▶ _Consigne 1_:
Recopiez le passage de l'extrait qui va de « Des étudiants de » jusqu'à « de les dévaloriser. », en changeant « sexisme » en « machisme ».
▶ _Consigne 2_:
Quels sont tous les pourcentages cités dans l'extrait ?

------ Extrait à lire

Des étudiants de l'Université d'Ottawa qui s'échangent des messages à caractère sexuel à propos de la nouvelle présidente de la Fédération étudiante; des journalistes françaises qui publient un manifeste parce qu'elles en ont marre du sexisme dans les médias, des athlètes olympiques féminines présentées en lingerie sexy et talons aiguilles... L'histoire très récente déborde d'exemples qui montrent qu'en 2014, le sexisme à l'endroit des femmes est encore bien vivant. Il suffit que les femmes se trouvent en position de force ou de pouvoir pour qu'on tente de les dévaloriser.

Dans le milieu des nouvelles technologies et des jeux vidéo, comme dans celui de la production cinématographique, les femmes doivent également se battre pour s'imposer. Il y a un peu plus d'un an, un concepteur de jeux vidéo lançait la question sur Twitter: «Pourquoi y a-t-il si peu de femmes conceptrices de jeux?» Les femmes représentent 45% de la communauté des gamers, mais sont sous-représentées dans l'industrie. Les réponses ont fusé par centaines sous le mot-clic «1reasonwhy»: les femmes ont raconté que leurs idées et leur travail étaient ignorés, qu'elles étaient victimes de commentaires sexistes, voire de harcèlement sexuel. Un récent reportage dans l'édition britannique de Vogue en dit d'ailleurs long sur la place des femmes dans l'univers des nouvelles technologies: l'article intitulé «High Tech Heroines» parlait non pas de celles qui y travaillent, mais plutôt des épouses et des petites amies des bonzes de la techno... À Hollywood, la situation des femmes stagne. On compte encore peu de femmes à la réalisation ou dans les rôles principaux. Les hommes, qui représentent 35% de l'auditoire des films, incarnent 84% des rôles dans les 25 films les plus importants de l'année. Dans le milieu de l'éducation, où les filles sont plus nombreuses que les garçons dans bon nombre de facultés universitaires, il reste, là aussi, du chemin à faire. Récemment, le recteur de la Harvard Business School, Nitin Nohria, s'excusait auprès des étudiantes, déclarant: «Les femmes ne se sont pas senties respectées, elles se sont senties exclues et mal aimées par l'établissement», ajoutant que l'école leur devait plus et qu'il s'engageait à ce que les choses s'améliorent.

------------
------ Données présentées

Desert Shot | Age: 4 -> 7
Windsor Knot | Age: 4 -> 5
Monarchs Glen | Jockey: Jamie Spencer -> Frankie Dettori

------------

▶ _Résultat 1_:
Des étudiants de l'Université d'Ottawa qui s'échangent des messages à caractère sexuel à propos de la nouvelle présidente de la Fédération étudiante; des journalistes françaises qui publient un manifeste parce qu'elles en ont marre du machisme dans les médias, des athlètes olympiques féminines présentées en lingerie sexy et talons aiguilles... L'histoire très récente déborde d'exemples qui montrent qu'en 2014, le machisme à l'endroit des femmes est encore bien vivant. Il suffit que les femmes se trouvent en position de force ou de pouvoir pour qu'on tente de les dévaloriser.

▶ _Résultat 2_:
45%, 35%, 84%